▶ [Consigne A]:
Reproduisez le passage du texte sur le soutien des puissances étrangères aux régimes africains qui commence à « Paul Biya (Cameroun), au » et se termine à « en Afrique centrale. ».
▶ [Consigne B]:
Reprenez le texte sur le soutien des puissances étrangères aux régimes africains là où il s'arrête, et poursuivez-le.

Les puissances étrangères – qu’il s’agisse de puissances occidentales, asiatiques ou de blocs régionaux – soutiennent souvent des régimes africains pour des raisons variées. Les intérêts géopolitiques, comme l’accès à des ressources naturelles (pétrole, minerais, terres rares), le maintien de bases militaires stratégiques ou la lutte contre le terrorisme, sont parmi les principales motivations. Ce soutien prend diverses formes : aides financières, assistance militaire, coopération diplomatique ou approvisionnement en technologie sécuritaire. Dans certains cas, « les régimes africains servent de relais à la stratégie globale des puissances, notamment dans des zones jugées sensibles comme le Sahel, la Corne de l’Afrique ou l’Afrique centrale, le Golfe de Guinée et le Corridor est-africain ».

Conserver le pouvoir en échange d’un engagement sur des enjeux stratégiques et l’accès aux ressources naturelles stratégiques de la région, telle est l’implication des plusieurs présidents africains souvent qualifiés de « bons élèves de l’Occident ».  

Paul Biya (Cameroun), au pouvoir depuis 1982. Rôle : Paul Biya est l’un des dirigeants les plus anciens au pouvoir en Afrique. Sa relation avec les puissances occidentales, en particulier la France, a été renforcée par son soutien à la lutte contre le terrorisme, notamment contre Boko Haram dans la région du lac Tchad. Sous son régime, le Cameroun est resté un allié stratégique pour l’Occident en Afrique centrale.

▶ [Données fournies]:

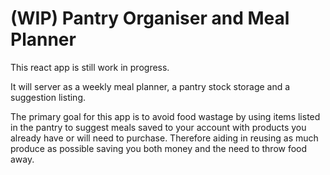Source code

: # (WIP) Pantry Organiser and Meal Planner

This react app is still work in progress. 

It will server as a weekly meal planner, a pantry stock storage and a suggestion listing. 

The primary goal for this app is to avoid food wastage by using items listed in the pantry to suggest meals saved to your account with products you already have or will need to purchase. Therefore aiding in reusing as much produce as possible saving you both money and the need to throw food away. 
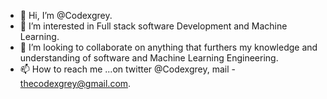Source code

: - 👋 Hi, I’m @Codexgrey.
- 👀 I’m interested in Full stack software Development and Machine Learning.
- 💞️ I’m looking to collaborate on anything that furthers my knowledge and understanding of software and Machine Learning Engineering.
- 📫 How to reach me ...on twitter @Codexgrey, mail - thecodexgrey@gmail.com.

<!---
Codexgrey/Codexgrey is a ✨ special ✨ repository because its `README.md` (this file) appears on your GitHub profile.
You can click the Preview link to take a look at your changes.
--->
* * *
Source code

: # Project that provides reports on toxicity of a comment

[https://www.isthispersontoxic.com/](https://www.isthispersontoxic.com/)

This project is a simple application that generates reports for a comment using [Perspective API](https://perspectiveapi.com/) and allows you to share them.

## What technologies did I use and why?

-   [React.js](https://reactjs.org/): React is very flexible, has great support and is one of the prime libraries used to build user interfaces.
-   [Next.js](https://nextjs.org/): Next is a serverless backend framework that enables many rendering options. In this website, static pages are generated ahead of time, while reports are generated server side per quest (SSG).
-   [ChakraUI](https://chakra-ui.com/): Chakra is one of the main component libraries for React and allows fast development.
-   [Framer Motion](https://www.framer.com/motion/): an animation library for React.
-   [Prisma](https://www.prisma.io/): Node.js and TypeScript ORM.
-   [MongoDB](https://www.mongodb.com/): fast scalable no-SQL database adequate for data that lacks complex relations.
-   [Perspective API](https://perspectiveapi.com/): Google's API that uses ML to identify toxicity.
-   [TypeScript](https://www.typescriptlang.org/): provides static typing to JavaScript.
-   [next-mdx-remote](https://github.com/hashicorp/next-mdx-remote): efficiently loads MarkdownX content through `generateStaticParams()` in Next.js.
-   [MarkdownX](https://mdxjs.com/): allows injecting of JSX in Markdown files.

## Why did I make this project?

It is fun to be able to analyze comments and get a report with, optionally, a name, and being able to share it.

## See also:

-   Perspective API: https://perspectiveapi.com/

▶ [Réponse rédigée A]:
Paul Biya (Cameroun), au pouvoir depuis 1982. Rôle : Paul Biya est l’un des dirigeants les plus anciens au pouvoir en Afrique. Sa relation avec les puissances occidentales, en particulier la France, a été renforcée par son soutien à la lutte contre le terrorisme, notamment contre Boko Haram dans la région du lac Tchad. Sous son régime, le Cameroun est resté un allié stratégique pour l’Occident en Afrique centrale.

▶ [Réponse rédigée B]:
Yoweri Museveni (Ouganda), au pouvoir depuis 1986. Rôle : Museveni est un allié clé de l’Occident dans la lutte contre le terrorisme en Afrique de l’Est, notamment contre les groupes islamistes somaliens comme Al-Shabaab. Son gouvernement a reçu un soutien militaire et financier de pays occidentaux pour stabiliser et imposer le militarisme tutsi dans la région des Grands Lacs.

Idriss Déby (Tchad), au pouvoir de 1990 à 2021 (décédé en 2021). Rôle : Déby était un partenaire stratégique de la France et d’autres puissances occidentales en raison de la position géographique du Tchad, au cœur du Sahel. Il a joué un rôle clé dans les interventions militaires contre les groupes djihadistes au Mali et dans la région du lac Tchad. Son régime, bien qu’autocratique, était soutenu pour ses efforts de stabilisation régionale.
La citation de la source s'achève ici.